This is a super nice subject. I happen to have done my Phd on that very subject 🙂

It’s nice to see it exposed that well.

Here are a few papers that I wrote some ten years ago that might interest you.

In that paper I gave a fast algorithm to generate all the examples :

An Optimal Algorithm to Generate Pointed Trivalent Diagrams and Pointed Triangular Maps

S. Vidal (2010)

https://arxiv.org/abs/0706.0969

Published in Theoretical Computer Science Volume 411, Issues 31–33, 28 June 2010, Pages 2945–2967

The original article: contains tables of examples and the counting in the labelled case (you previous post) and unlabelled case (up to isomorphism)

Sur la classification et le dénombrement des sous-groupes du groupe modulaire et leurs classes de conjugaison

(On the classification and counting of the subgroups of the modular group and their conjugacy classes)

S. Vidal (2007)

https://arxiv.org/pdf/math/0702223.pdf

(Unpublished)

_RECORDED DATA:_
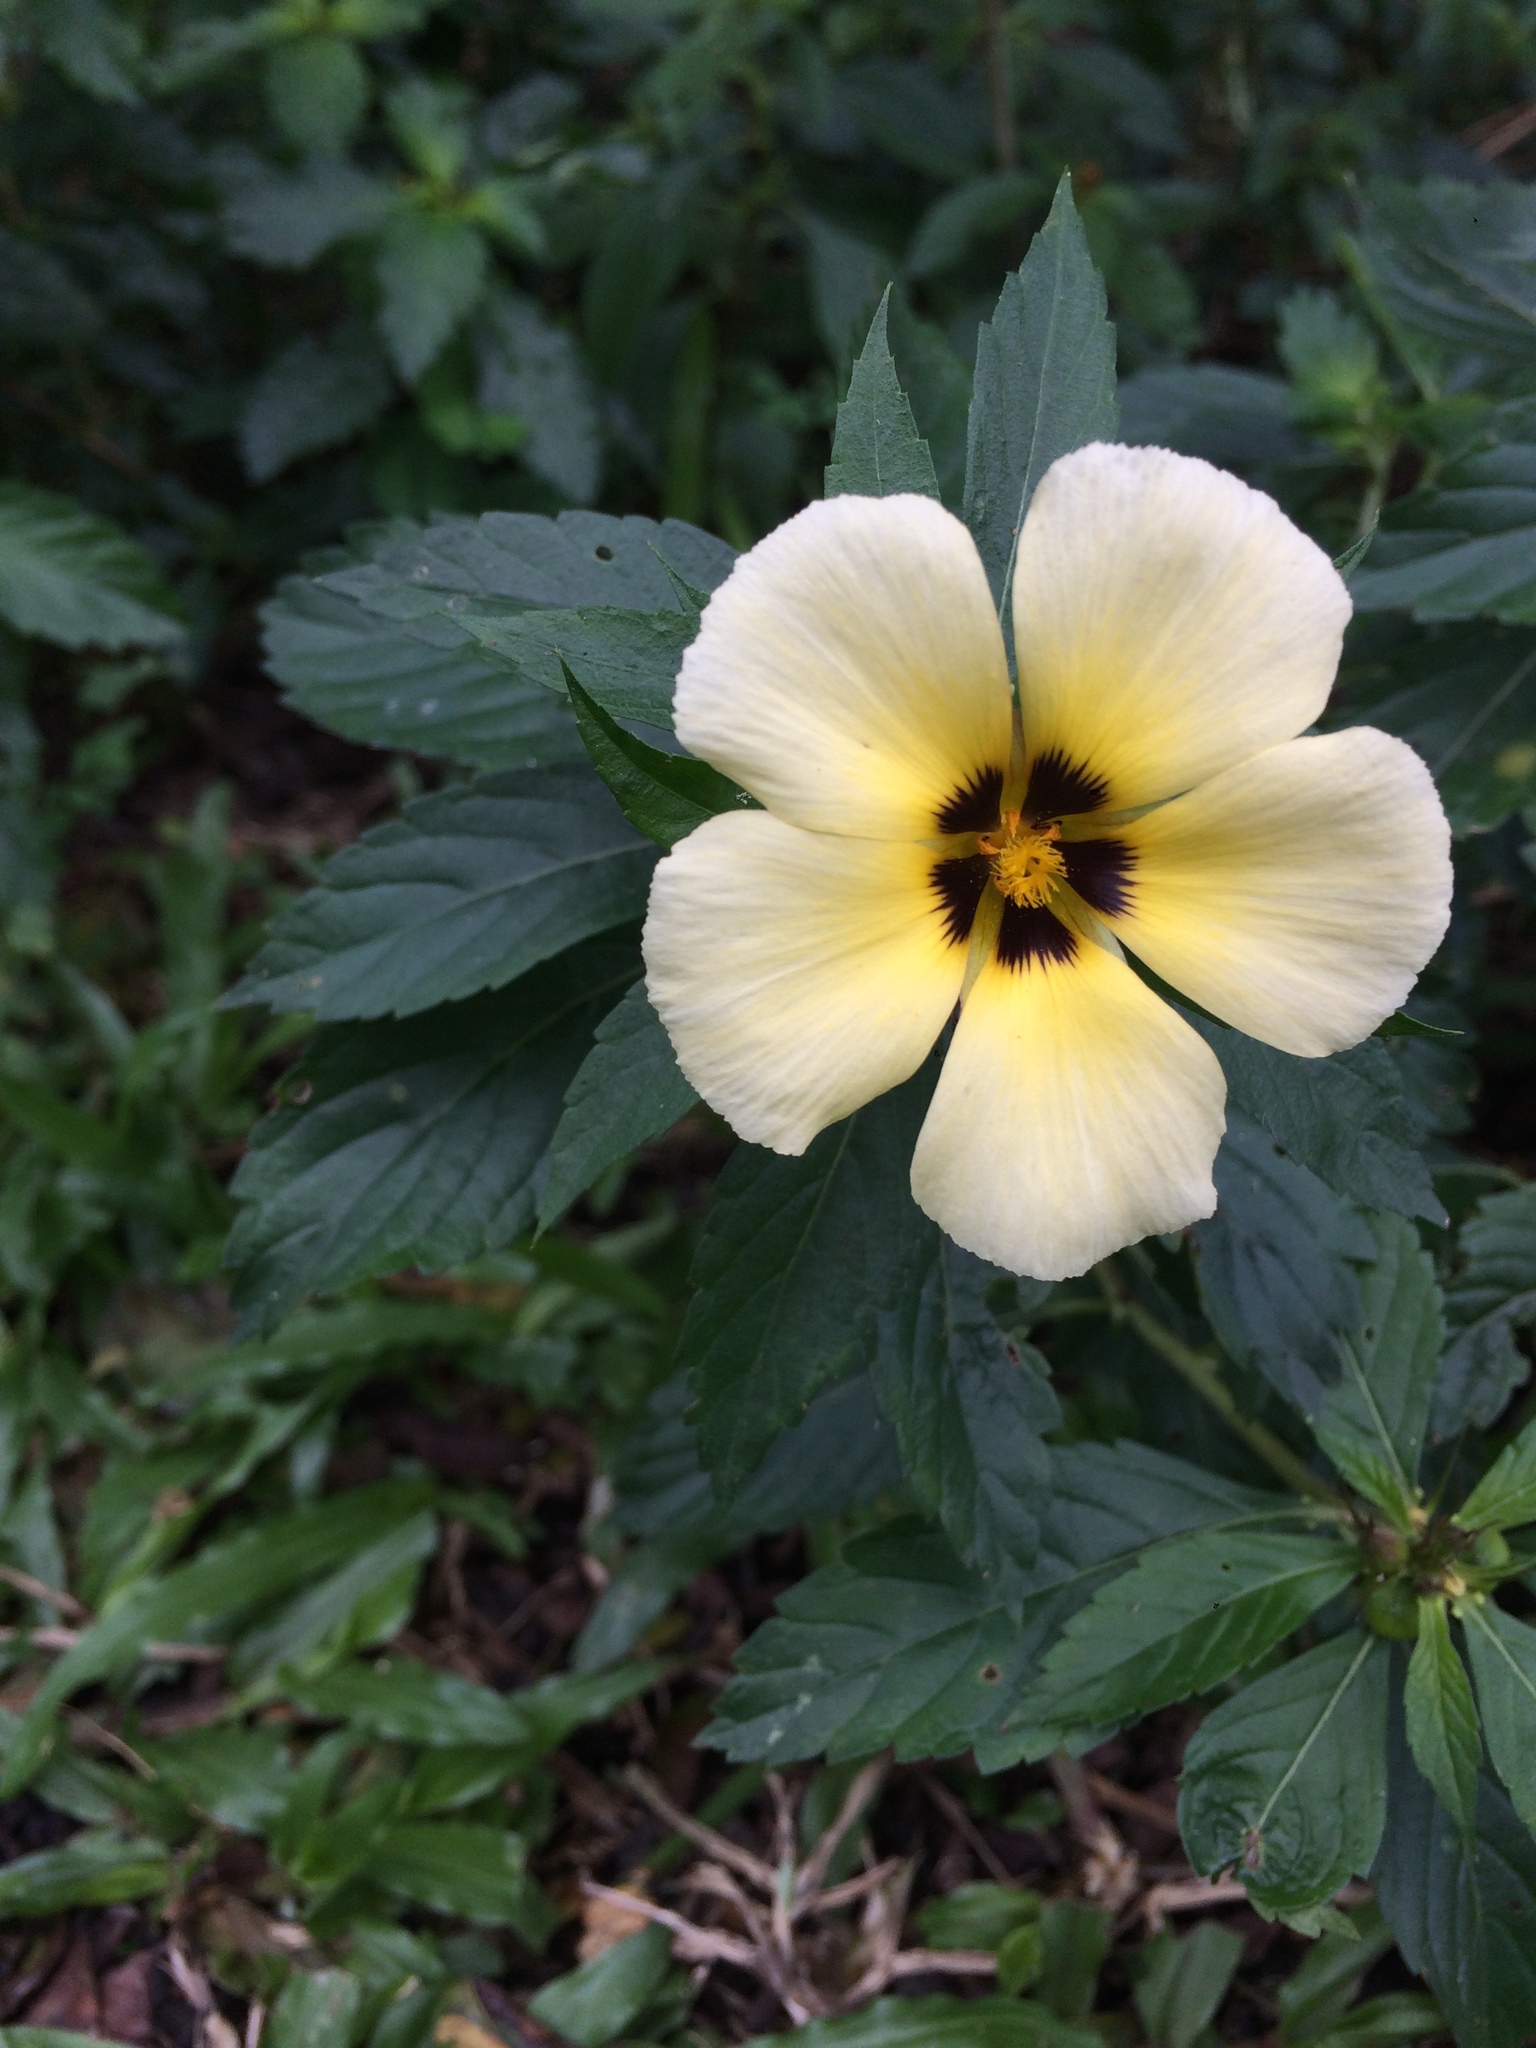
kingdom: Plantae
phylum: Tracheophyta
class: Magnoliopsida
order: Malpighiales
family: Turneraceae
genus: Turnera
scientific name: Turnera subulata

...

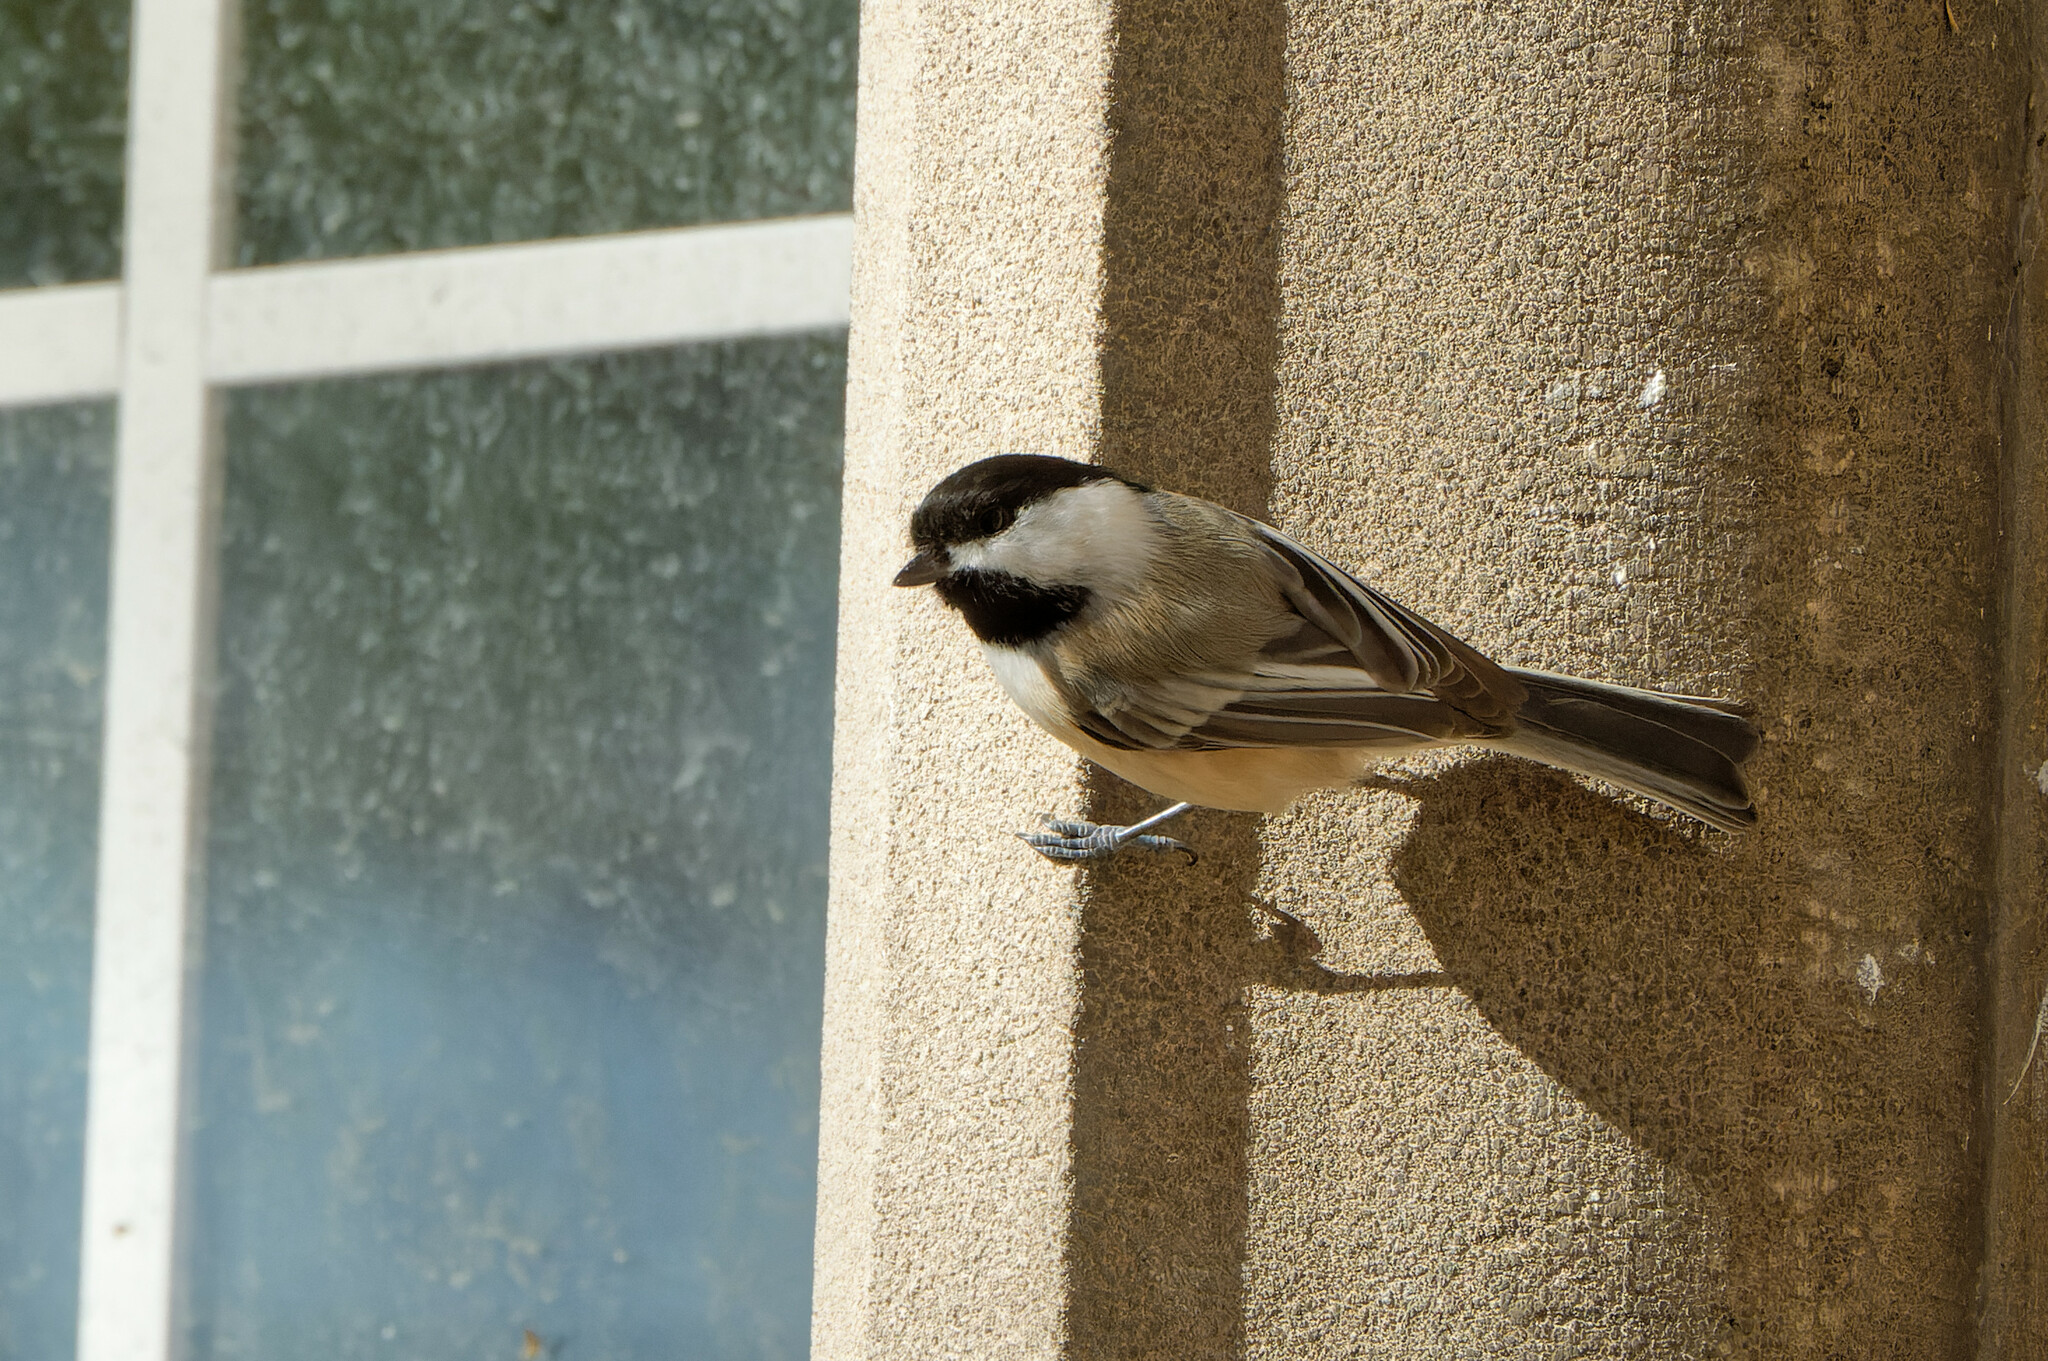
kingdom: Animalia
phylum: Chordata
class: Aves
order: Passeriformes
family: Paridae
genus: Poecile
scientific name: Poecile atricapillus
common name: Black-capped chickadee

_AIM OF THE TASK:_
Pick up the comment listing papers on subgroups of the modular group after its last line and keep writing it.

_RESPONSE TO THE TASK:_
Same thing abridged and in english : contains also a facinating connection with the asymptotics of the Airy function.

In here I did a drawing of the platonic solids in the following paper in 3d (p.5) for n=3,4,5 as you suggested.

Also I mention Klein’s quartic that arise for n=7. The case n=6 is a torus paved with hexagones if I remember correctly.

Trivalent diagrams, modular group and triangular maps

S. Vidal (2008)

http://cafemath.fr/articles/stacs_vidal_08.pdf

(Unpublished)

Related : develops the connection with the the asymptotics of the Airy function in more details

Counting Rooted and Unrooted Triangular Maps

S. Vidal, M. Petitot.

http://cafemath.fr/articles/VidalPetitot09-1.pdf

Published in Journal of Nonlinear Systems and Applications. Volume 1, Number 1-2, Pages 51-57, 2010.

What are some examples which demonstrate this philosophy? I’m guessing one of them is HH(F_p) vs THH(F_p); are there others?